__TO DO__. Please return the lines of the data that contain "little".

┌──

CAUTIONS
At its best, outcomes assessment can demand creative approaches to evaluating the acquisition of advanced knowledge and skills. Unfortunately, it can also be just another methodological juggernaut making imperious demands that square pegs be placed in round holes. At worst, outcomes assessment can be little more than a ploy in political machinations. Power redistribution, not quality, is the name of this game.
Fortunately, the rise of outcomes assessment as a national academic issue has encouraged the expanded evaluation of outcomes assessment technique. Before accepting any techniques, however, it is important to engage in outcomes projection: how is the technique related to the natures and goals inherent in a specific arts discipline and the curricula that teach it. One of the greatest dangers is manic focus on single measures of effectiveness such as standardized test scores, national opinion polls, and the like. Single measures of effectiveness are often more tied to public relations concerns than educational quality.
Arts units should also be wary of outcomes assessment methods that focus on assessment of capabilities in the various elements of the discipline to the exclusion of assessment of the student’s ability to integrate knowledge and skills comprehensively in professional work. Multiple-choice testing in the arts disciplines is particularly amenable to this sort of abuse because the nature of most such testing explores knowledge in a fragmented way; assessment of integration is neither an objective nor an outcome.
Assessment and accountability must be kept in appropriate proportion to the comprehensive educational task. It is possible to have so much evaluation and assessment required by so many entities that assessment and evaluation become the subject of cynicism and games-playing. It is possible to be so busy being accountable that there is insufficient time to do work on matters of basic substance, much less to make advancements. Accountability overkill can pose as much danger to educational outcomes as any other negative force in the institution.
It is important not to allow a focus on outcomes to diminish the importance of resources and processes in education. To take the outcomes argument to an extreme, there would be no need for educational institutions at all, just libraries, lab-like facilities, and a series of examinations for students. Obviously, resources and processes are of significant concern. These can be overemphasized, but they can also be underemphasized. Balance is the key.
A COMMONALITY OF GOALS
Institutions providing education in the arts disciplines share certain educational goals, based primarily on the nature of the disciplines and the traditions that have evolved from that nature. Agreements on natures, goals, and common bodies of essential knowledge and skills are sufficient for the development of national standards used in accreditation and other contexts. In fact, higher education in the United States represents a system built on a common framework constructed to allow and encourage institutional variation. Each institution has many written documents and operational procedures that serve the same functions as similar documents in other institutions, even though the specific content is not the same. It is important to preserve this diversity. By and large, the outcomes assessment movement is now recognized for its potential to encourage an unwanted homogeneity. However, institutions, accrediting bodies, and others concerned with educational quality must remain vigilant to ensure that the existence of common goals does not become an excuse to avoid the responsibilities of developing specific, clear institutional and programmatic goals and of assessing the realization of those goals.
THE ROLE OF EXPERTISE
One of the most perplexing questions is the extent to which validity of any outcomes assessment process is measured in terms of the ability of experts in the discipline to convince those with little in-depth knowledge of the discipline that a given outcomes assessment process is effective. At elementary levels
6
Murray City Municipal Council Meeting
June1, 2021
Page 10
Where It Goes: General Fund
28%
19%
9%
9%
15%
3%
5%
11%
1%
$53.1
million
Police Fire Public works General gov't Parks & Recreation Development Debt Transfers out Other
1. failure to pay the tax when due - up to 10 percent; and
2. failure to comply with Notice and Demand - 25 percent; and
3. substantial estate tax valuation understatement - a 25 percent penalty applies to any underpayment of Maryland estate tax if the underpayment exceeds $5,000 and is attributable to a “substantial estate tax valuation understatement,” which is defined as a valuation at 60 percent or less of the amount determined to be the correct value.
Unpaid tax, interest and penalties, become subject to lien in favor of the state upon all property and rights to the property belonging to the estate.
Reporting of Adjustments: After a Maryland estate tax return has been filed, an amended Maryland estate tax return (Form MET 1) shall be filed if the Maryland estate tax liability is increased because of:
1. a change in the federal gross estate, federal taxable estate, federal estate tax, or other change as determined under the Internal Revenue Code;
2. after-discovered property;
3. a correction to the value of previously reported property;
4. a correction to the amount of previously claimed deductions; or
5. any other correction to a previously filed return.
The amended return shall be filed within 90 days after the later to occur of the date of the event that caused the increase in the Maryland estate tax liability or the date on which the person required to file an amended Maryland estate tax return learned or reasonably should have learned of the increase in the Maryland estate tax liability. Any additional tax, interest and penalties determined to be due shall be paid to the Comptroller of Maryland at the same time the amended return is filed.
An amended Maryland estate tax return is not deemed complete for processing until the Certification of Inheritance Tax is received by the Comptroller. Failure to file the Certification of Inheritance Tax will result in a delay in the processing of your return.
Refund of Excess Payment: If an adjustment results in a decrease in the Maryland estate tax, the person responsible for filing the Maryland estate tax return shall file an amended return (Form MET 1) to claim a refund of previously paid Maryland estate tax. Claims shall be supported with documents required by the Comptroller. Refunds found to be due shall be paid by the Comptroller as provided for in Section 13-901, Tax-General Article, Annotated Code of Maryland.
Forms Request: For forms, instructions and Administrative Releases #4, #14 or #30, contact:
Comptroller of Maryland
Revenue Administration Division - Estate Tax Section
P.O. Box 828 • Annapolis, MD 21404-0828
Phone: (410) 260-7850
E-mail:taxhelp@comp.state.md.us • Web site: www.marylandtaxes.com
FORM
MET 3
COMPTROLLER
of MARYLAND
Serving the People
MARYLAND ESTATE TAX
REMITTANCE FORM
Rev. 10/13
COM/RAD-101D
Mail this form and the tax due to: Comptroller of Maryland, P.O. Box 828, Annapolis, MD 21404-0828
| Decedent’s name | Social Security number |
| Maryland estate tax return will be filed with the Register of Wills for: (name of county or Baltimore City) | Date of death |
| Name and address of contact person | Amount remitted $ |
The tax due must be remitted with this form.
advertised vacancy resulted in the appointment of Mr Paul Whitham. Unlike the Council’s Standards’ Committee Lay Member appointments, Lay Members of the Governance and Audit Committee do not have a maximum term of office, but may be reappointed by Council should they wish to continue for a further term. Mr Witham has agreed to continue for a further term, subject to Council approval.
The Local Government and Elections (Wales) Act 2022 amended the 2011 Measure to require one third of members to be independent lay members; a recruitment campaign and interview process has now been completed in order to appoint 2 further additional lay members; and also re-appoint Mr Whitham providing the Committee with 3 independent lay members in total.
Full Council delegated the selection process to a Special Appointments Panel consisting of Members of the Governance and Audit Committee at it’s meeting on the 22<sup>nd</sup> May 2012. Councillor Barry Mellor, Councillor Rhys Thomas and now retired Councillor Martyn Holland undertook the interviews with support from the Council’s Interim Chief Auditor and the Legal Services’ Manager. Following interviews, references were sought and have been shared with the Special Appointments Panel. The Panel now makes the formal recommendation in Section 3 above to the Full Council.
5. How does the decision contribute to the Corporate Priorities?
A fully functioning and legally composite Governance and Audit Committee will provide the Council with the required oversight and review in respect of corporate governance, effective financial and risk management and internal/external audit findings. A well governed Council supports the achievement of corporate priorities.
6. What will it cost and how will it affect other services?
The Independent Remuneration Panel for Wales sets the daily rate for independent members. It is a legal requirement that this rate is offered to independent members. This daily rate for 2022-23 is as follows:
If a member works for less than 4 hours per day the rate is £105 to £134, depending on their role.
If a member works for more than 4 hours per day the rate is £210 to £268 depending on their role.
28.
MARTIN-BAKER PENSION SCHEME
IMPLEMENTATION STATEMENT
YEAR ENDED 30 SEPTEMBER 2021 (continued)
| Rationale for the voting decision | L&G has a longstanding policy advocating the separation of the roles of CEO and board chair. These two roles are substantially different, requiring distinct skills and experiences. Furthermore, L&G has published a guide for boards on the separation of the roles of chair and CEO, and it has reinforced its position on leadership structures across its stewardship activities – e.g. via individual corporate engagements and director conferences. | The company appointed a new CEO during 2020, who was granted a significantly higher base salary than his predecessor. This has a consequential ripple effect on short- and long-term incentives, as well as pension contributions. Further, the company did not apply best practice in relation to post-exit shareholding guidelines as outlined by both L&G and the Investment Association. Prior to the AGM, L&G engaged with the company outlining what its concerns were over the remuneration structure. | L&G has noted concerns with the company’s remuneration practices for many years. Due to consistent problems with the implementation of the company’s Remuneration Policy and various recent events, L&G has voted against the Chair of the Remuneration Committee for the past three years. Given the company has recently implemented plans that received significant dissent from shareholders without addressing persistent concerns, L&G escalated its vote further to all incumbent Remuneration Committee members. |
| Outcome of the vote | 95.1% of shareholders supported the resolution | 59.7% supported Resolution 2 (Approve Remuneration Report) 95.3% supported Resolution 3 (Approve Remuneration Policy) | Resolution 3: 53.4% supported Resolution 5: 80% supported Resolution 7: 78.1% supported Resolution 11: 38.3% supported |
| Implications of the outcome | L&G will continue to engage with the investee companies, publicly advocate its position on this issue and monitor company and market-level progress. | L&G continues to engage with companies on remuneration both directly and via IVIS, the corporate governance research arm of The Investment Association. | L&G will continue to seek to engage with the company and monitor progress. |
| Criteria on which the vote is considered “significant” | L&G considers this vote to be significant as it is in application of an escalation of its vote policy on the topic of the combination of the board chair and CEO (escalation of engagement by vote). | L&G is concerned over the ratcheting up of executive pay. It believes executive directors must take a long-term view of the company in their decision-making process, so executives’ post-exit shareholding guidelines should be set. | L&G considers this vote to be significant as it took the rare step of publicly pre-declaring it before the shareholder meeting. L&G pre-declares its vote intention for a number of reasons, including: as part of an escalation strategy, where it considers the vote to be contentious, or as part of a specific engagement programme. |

└──

__REPLY__.
At its best, outcomes assessment can demand creative approaches to evaluating the acquisition of advanced knowledge and skills. Unfortunately, it can also be just another methodological juggernaut making imperious demands that square pegs be placed in round holes. At worst, outcomes assessment can be little more than a ploy in political machinations. Power redistribution, not quality, is the name of this game.
One of the most perplexing questions is the extent to which validity of any outcomes assessment process is measured in terms of the ability of experts in the discipline to convince those with little in-depth knowledge of the discipline that a given outcomes assessment process is effective. At elementary levels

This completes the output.